The Idea of the song was ignited when Erfan was watching a documentary about FGM (Female Genital Mutilation) and when he changed the channel there was a video of Taylor Swift in which she was at the same age of the FGM victims he was just watching.
According to him, he only wanted to remind Taylor that some of her fans have completely different lives than what she has. So, that would be a good idea for the superstar to sing about her living-in-misery fans sometimes.
The video of the song was directed by Ali T and shot in Tehran in the last day of 2011.

Without Even Saying Goodbye
A fusion of Persian traditional music and country music written by elf. This single was recorded in the Summer of 2014 in Melbourne, Florida. Ehsan Tootoonchi is the featuring artist in this track who accompanies elf with his Taar.

The Girl I Know
The first Single of Dream Rovers' third studio album. Which was recorded in Johnson City, Tennessee in 2014. The music video was also filmed and edited in Johnson City in November 2014 by Ryan Renfro.

I've Been Everywhere
The first bilingual song which is mostly in Persian. Was recorded and released in 2016.

2012 to 2016
In December 2012 Erfan (elf) moved to Johnson City, Tennessee to be the first Iranian student at East Tennessee State University's Bluegrass, Old Time and Country Music program.
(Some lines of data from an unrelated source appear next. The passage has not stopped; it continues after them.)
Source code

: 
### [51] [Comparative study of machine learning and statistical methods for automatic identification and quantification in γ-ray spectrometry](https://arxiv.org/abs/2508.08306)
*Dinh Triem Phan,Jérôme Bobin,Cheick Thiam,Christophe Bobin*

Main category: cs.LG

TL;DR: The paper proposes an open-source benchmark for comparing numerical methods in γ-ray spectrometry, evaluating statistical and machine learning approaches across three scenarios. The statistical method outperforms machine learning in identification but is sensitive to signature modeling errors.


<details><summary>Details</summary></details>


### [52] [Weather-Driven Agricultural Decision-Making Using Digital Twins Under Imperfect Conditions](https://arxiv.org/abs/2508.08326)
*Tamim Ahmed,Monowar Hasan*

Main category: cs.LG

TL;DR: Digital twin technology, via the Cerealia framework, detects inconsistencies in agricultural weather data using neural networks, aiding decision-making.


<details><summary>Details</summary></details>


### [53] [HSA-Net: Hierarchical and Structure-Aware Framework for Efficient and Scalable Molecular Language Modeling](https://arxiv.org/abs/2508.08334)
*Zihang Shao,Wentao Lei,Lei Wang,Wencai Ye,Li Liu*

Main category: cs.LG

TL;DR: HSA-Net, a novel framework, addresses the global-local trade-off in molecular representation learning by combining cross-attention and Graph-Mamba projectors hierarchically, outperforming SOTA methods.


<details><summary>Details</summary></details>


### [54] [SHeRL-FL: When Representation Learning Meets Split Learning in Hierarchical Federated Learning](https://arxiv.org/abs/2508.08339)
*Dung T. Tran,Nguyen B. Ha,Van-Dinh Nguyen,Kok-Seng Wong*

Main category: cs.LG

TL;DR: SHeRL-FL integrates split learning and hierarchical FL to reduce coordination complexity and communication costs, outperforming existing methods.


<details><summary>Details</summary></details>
He was awarded Public Performance and Pulmer's scholarships and graduated summa cum laude on 13 December 2014 and became the first Iranian ever who graduated the program.
Erfan recorded one single while studying at ETSU named "The Girl I Know" and, shortly before his graduation in December 2014, he made the music video in Johnson City, Tennessee and moved to Canada on New Year's Eve 2015. The music video of The Girl I know was featured on Voice of America's "Top Ten" show on 5 May 2015.